Just the Facts
- Throughout his 40-year career as an educator, executive and elected official, Félix has established a distinguished and well-documented record as a champion of social, economic and racial justice.
- In September of 2014, Félix got over 50% of the vote in the six-person Democratic Primary for Suffolk County Register of Probate and Family Court.
- In November of 2014, Félix was elected Register with 136,821 votes and became the first Latino elected to a countywide position in Massachusetts.
- In January of 2015, Félix was sworn in as the Suffolk County Register of Probate and Family Court and became the first person of color to ever serve in that role.
- Félix inherited an office with a well-documented history of mismanagement and poor performance.
- From April of 2011 through January 2015 when Félix started, the Suffolk County Registry of Probate and Family Court was under the direct management of the Trial Court for 33 out of 44 months, most of that time under Harry Spence.
- The registry was under the management of Harry Spence and the Trial Court’s appointed Register for the year prior to Félix’s being sworn in.
- Félix inherited about 35 employees, all of whom were hired by the past administrations.
Due to budget constraints and vacancies that he was not allowed to fill, staffing levels fell to as low as 67% of what they had been just 10 years earlier.
Massachusetts statutes allow for the Register of Probate to hire four executive-level employees.

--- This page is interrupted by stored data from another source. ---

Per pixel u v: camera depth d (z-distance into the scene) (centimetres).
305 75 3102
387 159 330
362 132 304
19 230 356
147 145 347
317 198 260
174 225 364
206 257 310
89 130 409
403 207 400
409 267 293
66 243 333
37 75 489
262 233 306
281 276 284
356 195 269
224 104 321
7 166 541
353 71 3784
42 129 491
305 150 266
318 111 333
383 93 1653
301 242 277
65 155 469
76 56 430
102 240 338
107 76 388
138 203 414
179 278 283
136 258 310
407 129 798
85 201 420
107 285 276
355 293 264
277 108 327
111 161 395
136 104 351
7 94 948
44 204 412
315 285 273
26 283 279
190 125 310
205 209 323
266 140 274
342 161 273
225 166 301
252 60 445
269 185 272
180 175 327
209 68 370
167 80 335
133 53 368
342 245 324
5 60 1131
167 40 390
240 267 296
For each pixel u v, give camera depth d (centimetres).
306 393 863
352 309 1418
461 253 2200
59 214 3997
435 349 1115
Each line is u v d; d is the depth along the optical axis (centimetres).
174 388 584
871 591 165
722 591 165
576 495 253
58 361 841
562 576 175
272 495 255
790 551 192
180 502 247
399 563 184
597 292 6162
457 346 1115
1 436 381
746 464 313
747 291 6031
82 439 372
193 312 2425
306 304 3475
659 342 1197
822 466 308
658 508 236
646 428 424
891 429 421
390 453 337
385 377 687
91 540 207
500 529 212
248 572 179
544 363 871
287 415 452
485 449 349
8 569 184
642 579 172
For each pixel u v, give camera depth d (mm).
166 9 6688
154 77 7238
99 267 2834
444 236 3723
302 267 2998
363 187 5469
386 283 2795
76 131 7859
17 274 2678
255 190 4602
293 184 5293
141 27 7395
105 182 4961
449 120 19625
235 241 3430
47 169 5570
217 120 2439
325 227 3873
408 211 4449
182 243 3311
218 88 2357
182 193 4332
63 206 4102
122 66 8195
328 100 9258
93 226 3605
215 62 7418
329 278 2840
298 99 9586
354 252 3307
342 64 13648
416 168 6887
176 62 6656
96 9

Félix was only ever allowed to hire one of them.
- During Félix’s tenure, in 2015 and 2016, the Suffolk County Registry of Probate and Family Court handled 30,717 cases.
- Notwithstanding the above-mentioned hiring constraints imposed on him, Félix nearly doubled the diversity in the office from 26% to 45%.
- Félix hired staff with second and third language abilities that corresponded with the languages most commonly spoken by the registry users, which are English, Spanish, Haitian Creole and Cape Verdean Creole.
- On February 3, 2017, Harry Spence made the unilateral decision to suspend Félix without any due process and without any evidence for the claims that he made in the letter informing Félix that he had been suspended.
- Harry Spence has repeatedly denied Félix’s request for an investigation that is open to the public, instead dictating that the investigation be conducted outside the public view.
- The Trial Court hand selected the investigator without any input from Félix.
- Harry Spence helped write the questions that the investigator is asking.
- Félix does not know whom the investigator is interviewing nor how that decision is being made, but Felix has not been asked to suggest names or potential questions for the investigator to consider.